Par un arrêt du 8 octobre 20251, la Cour d’appel de Paris (Pôle 5, 4e chambre) s’est prononcée sur un contentieux opposant deux sociétés industrielles du secteur de l’emballage : la SAS O-I France, filiale du groupe américain Owens-Illinois, spécialisée dans les emballages en verre, et la SAS Reborn Pyrénées (anciennement Semo Packaging), fabricante d’emballages plastiques rétractables.
Cette décision apporte une illustration précise du régime juridique de la rupture brutale des relations commerciales établies prévu à l’article L. 442-1, II du Code de commerce, et clarifie le traitement procédural des demandes connexes de parasitisme et de contrefaçon de marque.
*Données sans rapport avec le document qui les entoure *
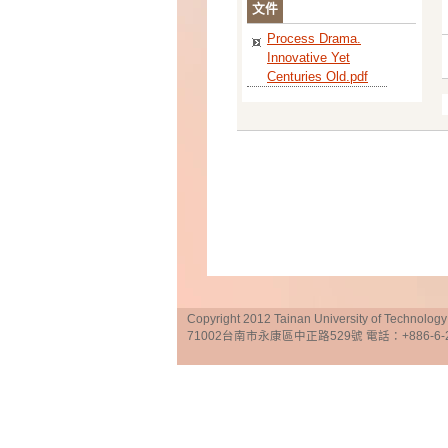
文件
Process Drama.
Innovative Yet
Centuries Old.pdf
Copyright 2012 Tainan University of Te
71002台南市永康區中正路529號 電話：+886-6-25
Entre 2009 et 2021, la société Reborn Pyrénées a fourni à O-I France (et auparavant à O-I Europe) des gaines plastiques thermo-rétractables destinées à l’emballage de produits fabriqués sur le site industriel de [Localité 8].
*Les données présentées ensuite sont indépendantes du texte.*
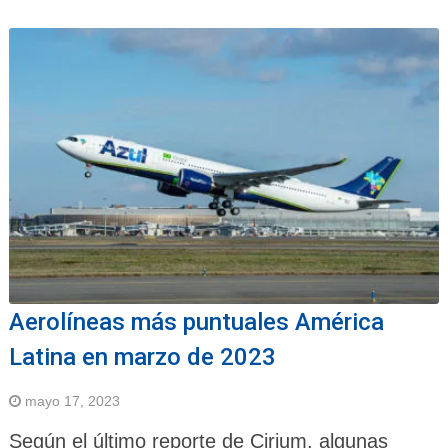
Aerolíneas más puntuales América
Latina en marzo de 2023
mayo 17, 2023
Según el último reporte de Cirium, algunas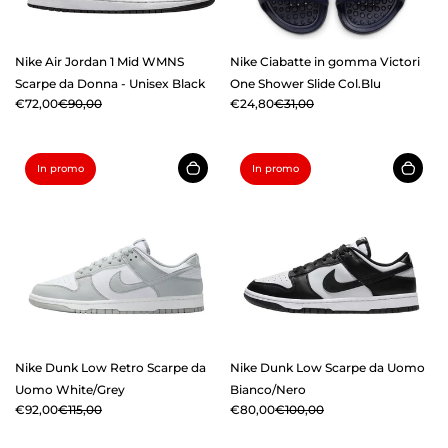
Nike Air Jordan 1 Mid WMNS
Nike Ciabatte in gomma Victori
Scarpe da Donna - Unisex Black
One Shower Slide Col.Blu
€72,00
€90,00
€24,80
€31,00
In promo
In promo
Nike Dunk Low Retro Scarpe da
Nike Dunk Low Scarpe da Uomo
Uomo White/Grey
Bianco/Nero
€92,00
€115,00
€80,00
€100,00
À la suite d’une réorganisation interne du groupe Owens-Illinois, O-I France avait repris les relations contractuelles à compter du 1er janvier 2019, dans la continuité économique et opérationnelle de la société O-I Europe.
Mais en mars 2021, les commandes ont diminué brusquement, puis un courriel du 1er avril 2021 a annoncé la cessation définitive des relations, invoquant des problèmes de qualité et une hausse de tarifs.
Estimant cette décision irrégulière et non précédée d’un préavis suffisant, Reborn Pyrénées a assigné O-I France devant le tribunal de commerce de Bordeaux, qui l’a condamnée à verser 164 300 € d’indemnisation pour rupture brutale.
Devant la Cour d’appel de Paris, O-I France contestait la compétence du tribunal de commerce et la qualification de relation commerciale établie.
Elle soutenait que la relation nouée en 2019 constituait un nouveau partenariat, distinct de celui entretenu avec O-I Europe, et qu’aucune exclusivité ni engagement de volume ne liait les parties.
Elle invoquait en outre la variabilité de la demande, la crise sanitaire et les prétendues défaillances du fournisseur pour justifier la baisse d’activité.
De son côté, Reborn Pyrénées faisait valoir la continuité contractuelle entre O-I Europe et O-I France, s’appuyant sur une attestation de son expert-comptable établissant un flux d’affaires stable pendant plus de dix ans, et sollicitait 250 000 € en réparation du préjudice économique.
La Cour d’appel confirme l’existence d’une relation commerciale établie d’une durée de dix ans et quatre mois, caractérisée par un courant d’affaires régulier et significatif.
Elle juge que la substitution d’O-I France à O-I Europe procédait d’une cession interne de droits et obligations destinée à poursuivre la même relation, sans discontinuité économique.
Constatant que le courriel du 1er avril 2021 matérialisait une rupture immédiate sans préavis écrit, la Cour écarte les justifications invoquées (hausse tarifaire, problèmes de transport, crise sanitaire) et impute la rupture exclusivement à O-I France.
Appliquant l’article L. 442-1, II du Code de commerce, la Cour fixe à douze mois le préavis suffisant, au regard de la durée de la collaboration et de l’absence de dépendance économique.
S’appuyant sur la jurisprudence récente (Com., 28 juin 2023, n° 21-16.940), elle calcule le préjudice sur la marge sur coûts variables, et condamne O-I France à verser 162 960 € à Reborn Pyrénées, confirmant le rejet des demandes relatives aux stocks et au préjudice moral.
O-I France reprochait en outre à Reborn Pyrénées d’avoir maintenu sur son site Internet la reproduction du logo « O-I ».
La Cour distingue avec soin la contrefaçon de marque, relevant de la compétence exclusive du tribunal judiciaire de Bordeaux (art. L. 716-5 et L. 211-10 du Code de l’organisation judiciaire), du parasitisme économique, relevant du droit commun (art. 1240 C. civ.).
Faute pour O-I France d’établir sa qualité de titulaire de la marque et la réalité d’un préjudice concurrentiel, la demande est jugée infondée : la reproduction du logo à titre informatif ne constitue pas un acte parasitaire.
La Cour d’appel de Paris confirme plusieurs principes constants :
Une décision qui rappelle, pour les industriels comme pour leurs partenaires, qu’une rupture mal calibrée peut vite devenir… une source de contentieux bien emballée.